No, red isn't very common, so I have been told. They have almost 40 donkeys and this is the only red they have so far. I think they might consider getting another one or two, if they can find them for sale. They also have a mammoth Donkey Jenny, a beautiful red mammoth mule Jenny, and a very hairy Poitou gelding.

This is the fist red Donkey I have seen outside of a magazine. She was recently bred to a chocolate who, like your's, was by a red Jack...so I hope the red sticks!


----------



## Westwood Farms (Sep 22, 2004)

I just bought myself a red ( chestnut I am assumng ) jack. Just e-mail me for pictures. He is so darn cute!!

Alicia

[email protected]


----------



## Westwood Farms (Sep 22, 2004)

I am going to try and post a pic of my boy here, ya'll let me know if he is what you are considering chestnut.

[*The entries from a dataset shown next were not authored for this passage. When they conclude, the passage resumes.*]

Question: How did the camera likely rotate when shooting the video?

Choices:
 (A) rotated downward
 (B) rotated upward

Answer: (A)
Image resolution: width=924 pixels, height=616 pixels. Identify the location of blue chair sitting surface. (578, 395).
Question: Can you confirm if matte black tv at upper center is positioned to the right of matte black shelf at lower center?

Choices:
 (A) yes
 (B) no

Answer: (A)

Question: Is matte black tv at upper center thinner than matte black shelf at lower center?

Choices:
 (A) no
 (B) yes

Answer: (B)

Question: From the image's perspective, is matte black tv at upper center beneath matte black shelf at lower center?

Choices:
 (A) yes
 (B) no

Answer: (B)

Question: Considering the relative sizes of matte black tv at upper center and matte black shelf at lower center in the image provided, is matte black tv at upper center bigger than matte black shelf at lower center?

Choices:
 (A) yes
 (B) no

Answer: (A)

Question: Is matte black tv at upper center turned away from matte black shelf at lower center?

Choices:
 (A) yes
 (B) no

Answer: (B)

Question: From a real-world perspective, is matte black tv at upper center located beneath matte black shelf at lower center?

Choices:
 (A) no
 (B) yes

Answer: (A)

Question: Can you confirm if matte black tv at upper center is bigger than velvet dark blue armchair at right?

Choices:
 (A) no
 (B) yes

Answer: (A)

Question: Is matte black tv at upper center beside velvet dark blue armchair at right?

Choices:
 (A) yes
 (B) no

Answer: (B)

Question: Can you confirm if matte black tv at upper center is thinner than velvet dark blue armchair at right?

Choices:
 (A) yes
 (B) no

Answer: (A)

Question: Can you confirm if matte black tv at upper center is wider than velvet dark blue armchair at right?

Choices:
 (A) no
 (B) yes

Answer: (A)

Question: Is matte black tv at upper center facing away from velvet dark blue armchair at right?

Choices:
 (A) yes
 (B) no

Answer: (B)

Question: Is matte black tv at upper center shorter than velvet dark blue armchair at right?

And, if the pic does not show up, I have no clue how to make it work, LOL.


----------



## Westwood Farms (Sep 22, 2004)

Oh, my, the pic is huge, sorry everyone.,

Now, thanks to MWFARMS for shrinking my pic, so you can see all of rusty, LOL


----------



## Sue_C. (Sep 22, 2004)

Oh he's beautiful!!!!!! Do I ever love the red-heads...being one myself I think makes me a bit partial.


----------



## minimule (Sep 23, 2004)

Wow! That's a pretty boy! It's neat to see the different colors available too.


----------



## Marnie (Sep 24, 2004)

Oh, wow, I love Rusty, I dont' think I've ever seen one that color!


----------



## totally_horse_crazy (Oct 16, 2004)

i fell in love with a mini donkey once i see her twice a year at the royal and th ex but she just had a baby soo i dont think she will be at the royal this year but the red is a cool colour i have never seen that


----------